EXCERPT ::
# Best way to build a tall, climbable rolling unit?



## vdonahue (Sep 19, 2008)

Hello everyone,

I'm looking to build a large rolling unit for actors to climb on/walk thru, etc...

This is my second time designing for this show, and the first time I used some standard scaffolding and covered it on all sides. It worked ok, but it was loud, squeaky, clunky, etc...

I'd like to build one from scratch...so basically I'm looking for ideas about how to build it from scratch, make it stable, and keep it's functionality.

I need to have two doors, it needs to be tall, it needs to be climbable, and people need to be able to stand on top. It needs to roll, the wheels need to be easily lockable. It's a tall order... just looking for ideas. Check out the picture below. Thanks!


----------



## Van (Sep 19, 2008)

Interesting peice. WHat's the Footprint? Are Air Casters a viability? To me it's really about you, as a designer giving me a picture of what you want, what it needs to do, in what area, Then as a TD I figure out How to frame it, What to use, and how works.


----------



## gafftaper (Sep 19, 2008)

It makes the most sense to me to take your standard scaffolding approach and look at how you can modify it to make it sturdier and get rid of the squeaks. Perhaps weld all the seams, add more cross bracing, Add a layer of 1/2" plywood on top of the standard decking (which you could bolt or weld in place) to make the platforms more stable. 

Especially if you already own the scaffold equipment... I say play Pimp my Scaffold!


----------



## Footer (Sep 19, 2008)

Your going to have to go steel if you want the thing to actually be completly stable. 

http://vansandtdesigns.com/wordpress/?page_id=30

(the sites not done yet...)

As far as locking casters go, what we did on a few different shows I did this summer was use pneumatic pistons as breaks. They drop quick and hold strong. You can see them on a few pictures above. Let me know if you need any more info on that.


----------



## Van (Sep 19, 2008)

EXTRACTED ENTRIES ::
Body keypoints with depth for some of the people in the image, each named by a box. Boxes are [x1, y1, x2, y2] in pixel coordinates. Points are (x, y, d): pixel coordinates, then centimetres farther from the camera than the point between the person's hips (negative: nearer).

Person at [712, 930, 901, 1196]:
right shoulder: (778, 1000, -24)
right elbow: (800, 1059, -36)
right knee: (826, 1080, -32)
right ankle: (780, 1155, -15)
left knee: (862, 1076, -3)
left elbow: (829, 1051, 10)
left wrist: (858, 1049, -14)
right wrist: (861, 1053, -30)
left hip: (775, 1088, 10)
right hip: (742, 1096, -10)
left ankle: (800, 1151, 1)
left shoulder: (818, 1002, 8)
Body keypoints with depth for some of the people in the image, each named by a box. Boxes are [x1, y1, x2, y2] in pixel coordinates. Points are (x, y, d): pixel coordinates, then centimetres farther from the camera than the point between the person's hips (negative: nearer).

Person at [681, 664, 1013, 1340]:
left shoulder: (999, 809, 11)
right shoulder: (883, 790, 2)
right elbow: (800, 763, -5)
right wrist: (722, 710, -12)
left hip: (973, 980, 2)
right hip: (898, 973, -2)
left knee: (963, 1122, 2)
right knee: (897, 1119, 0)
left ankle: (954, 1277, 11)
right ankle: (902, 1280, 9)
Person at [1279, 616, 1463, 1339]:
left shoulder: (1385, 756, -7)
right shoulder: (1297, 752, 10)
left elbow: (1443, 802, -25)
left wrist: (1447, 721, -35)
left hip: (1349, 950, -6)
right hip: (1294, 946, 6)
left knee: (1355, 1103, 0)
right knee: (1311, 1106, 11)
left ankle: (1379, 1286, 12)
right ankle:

REQUIRED ACTION 1 :: In the forum thread about the rolling unit, can you turn the paragraph beginning "I need to have two doors" into a short list that keeps its requirements?
REQUIRED ACTION 2 :: Can you carry on the forum thread about the rolling unit from the point where it stops?

RESPONSE BOX 1 ::
- Two doors
- Tall
- Climbable
- Strong enough for people to stand on top
- Rolls on wheels that lock easily

RESPONSE BOX 2 ::
gafftaper said:


> It makes the most sense to me to take your standard scaffolding approach and look at how you can modify it to make it sturdier and get rid of the squeaks. Perhaps weld all the seams,......... I say play Pimp my Scaffold!


 
Good approach, However, as soon as you weld on that scaffold you have destroyed any safety rating it has. On that subject. if you do weld it be sure to pay particular attention to you heat settings as Depth of penetration and burn through will greatly affect your new solid scaffold safety. Of you you must also be sure to remove all the paint, inside and outside the tub in the areas you wish to weld. this is not just an inhalant issue it also affects the quality of the weld. Don't do as I recently saw some guys doing, and attempt to burn the paint off as you go.


----------



## Footer (Sep 20, 2008)

Van said:


> Good approach, However, as soon as you weld on that scaffold you have destroyed any safety rating it has. On that subject. if you do weld it be sure to pay particular attention to you heat settings as Depth of penetration and burn through will greatly affect your new solid scaffold safety. Of you you must also be sure to remove all the paint, inside and outside the tub in the areas you wish to weld. this is not just an inhalant issue it also affects the quality of the weld. Don't do as I recently saw some guys doing, and attempt to burn the paint off as you go.



There is also the problem that some scaffolds are zinc coated, not a fun thing or safe thing to weld to.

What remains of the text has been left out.